By: Tahmina Alam and Rahima Nayeem

A Brooklyn School Saved Lives, and Some Now Try to Return the Favor

Bushwick Community High School has opened its doors to unprivileged students and offered them a last chance. It has become a haven for struggling 17-18 year old students. The teachers and staff there strive to turn these wayward students into graduates and full-fledged adults. Iran Rosario, a former student and now teacher at Bushwick Community High School fondly recalls his experience there as an 18-year-old, “Where would I be without this school family? I would be in jail. I would be dead.”

Recently, this high school has come under scrutiny by the Education Department and is now facing the threat of closing due to its low graduation rates. The Education Department has its system firmly ingrained in the “scientism of metrics.” It simply evaluates schools based on test scores and graduation rates, and often turns a blind eye to everything else the school teaches.
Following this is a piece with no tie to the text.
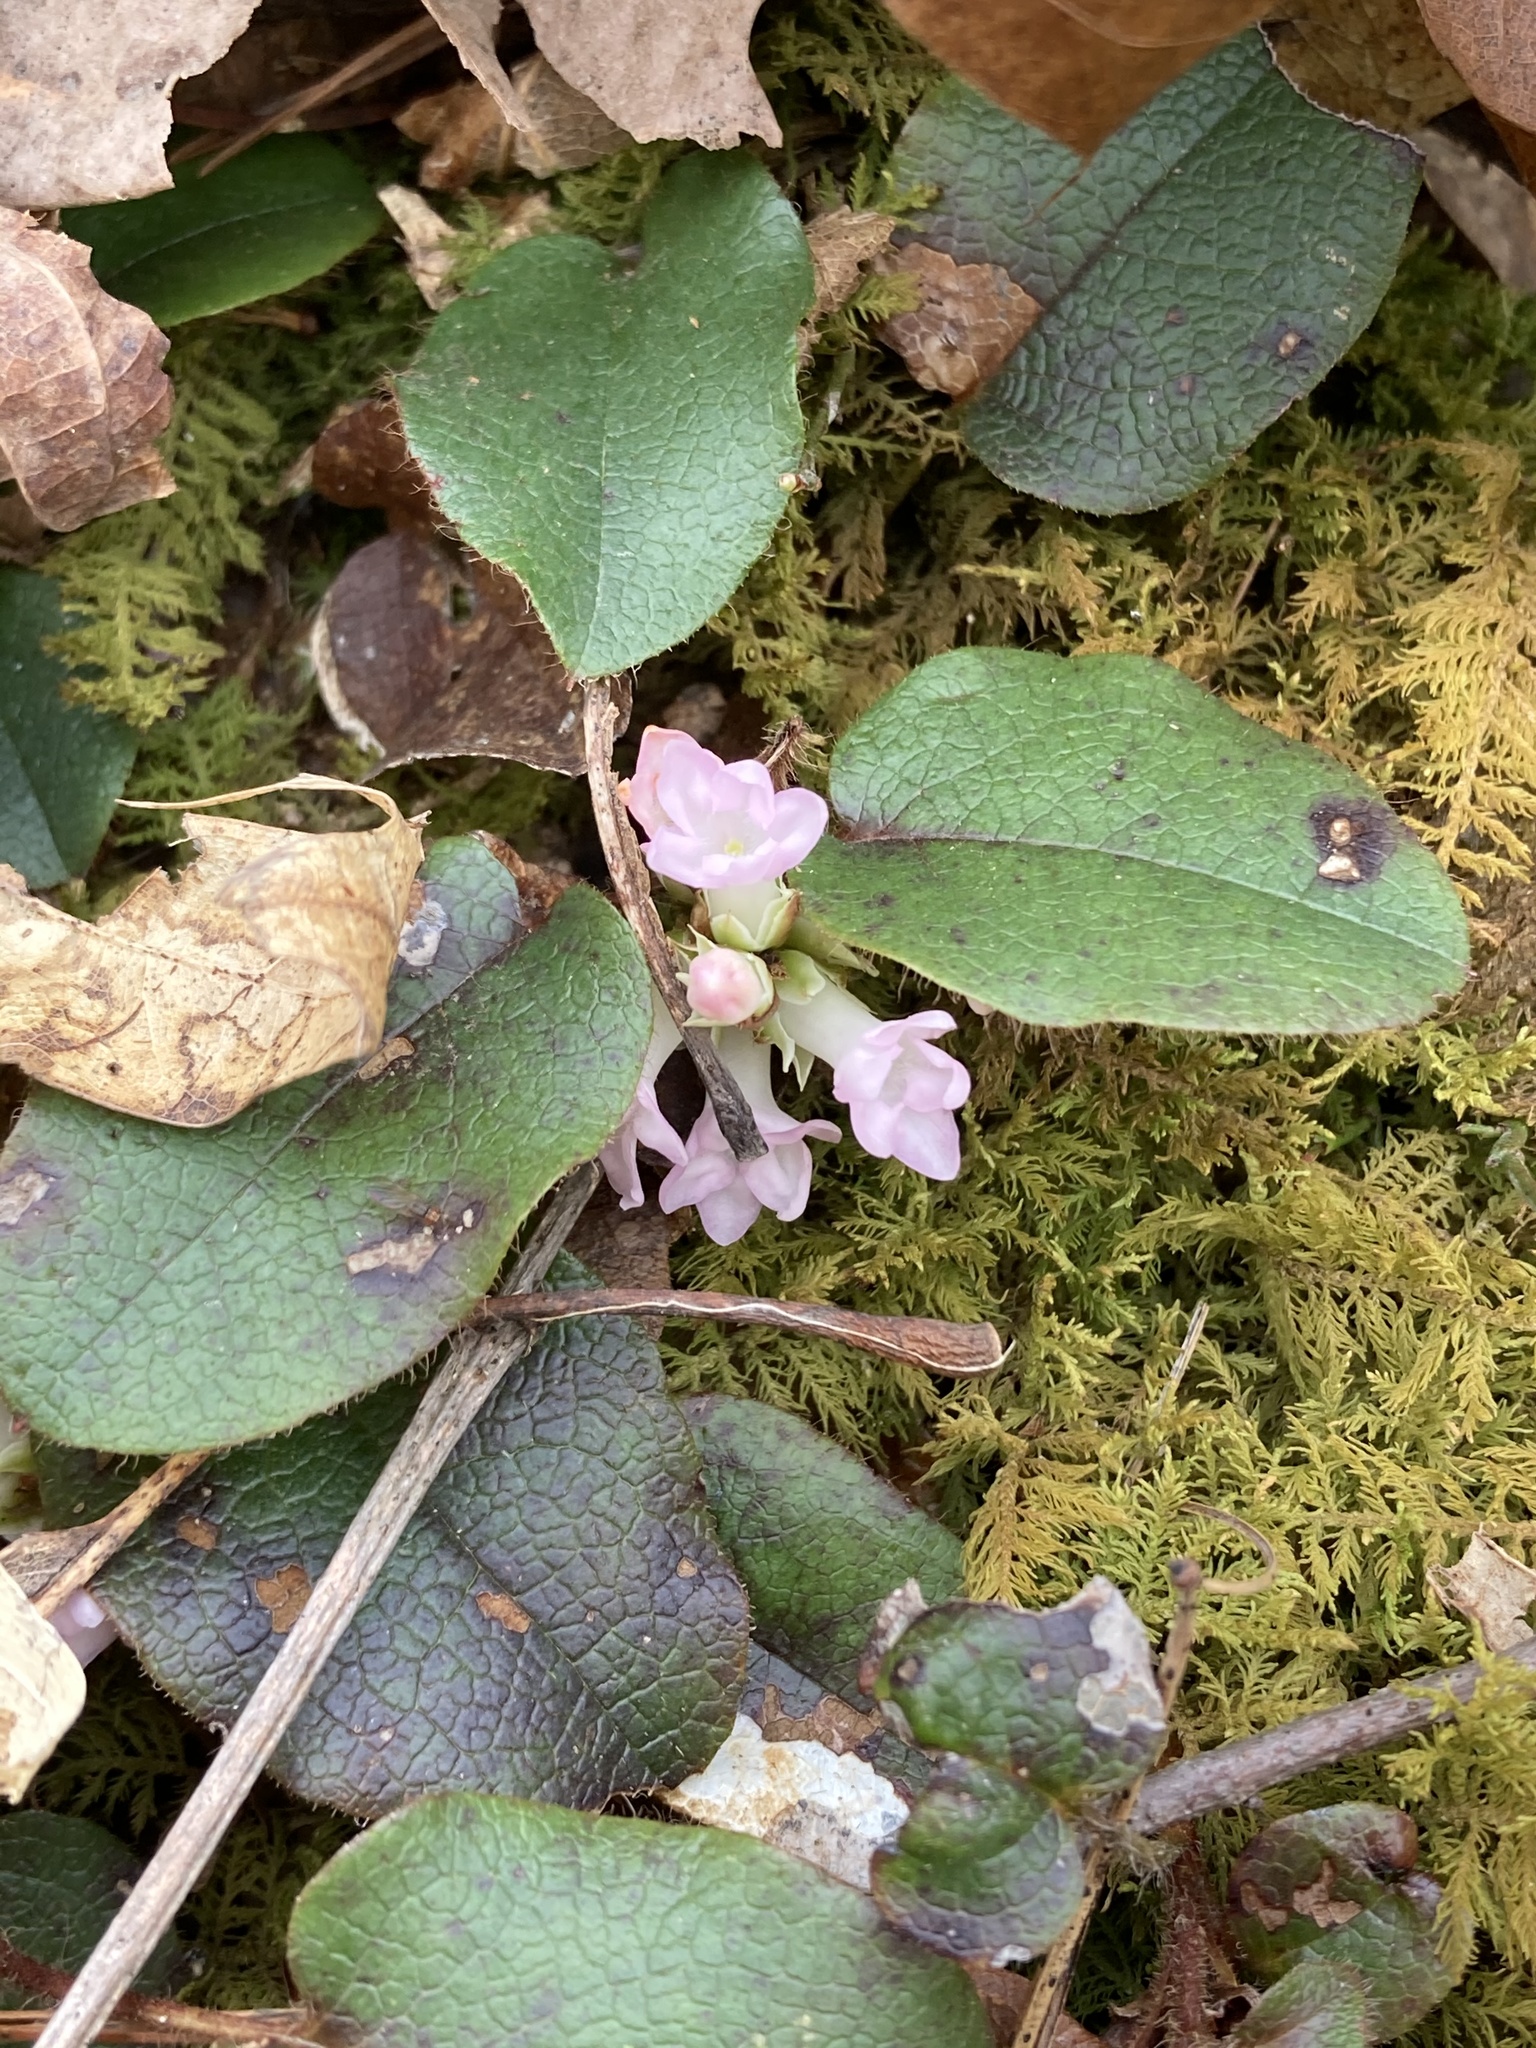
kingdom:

The article brings up the issue of whether a school should be evaluated solely on its performance on tests. Though the Education Dept sees that its overall performance is poor and the graduation rate is low, it fails to consider the fact that the high school takes in 18 year olds with “five credits to his name, the odds are strikingly good that he will not graduate within six years of his freshman year.” The Department’s focus on data often hampers the ability of teachers to ‘nurture’ young and troubled students.

They tend to overlook the fact that the school serves to do more than just teach academics, it teaches the students values, life lessons–things they need to become adults. “Bushwick Community High School is “effective,” teachers demonstrate genuine “expertise” and the “pedagogy is aligned to schoolwide goals.”

Is it okay for a school to continue even if its test scores and graduating rate is low? Is teaching for the sake of testing more effective than teaching for a wider scope?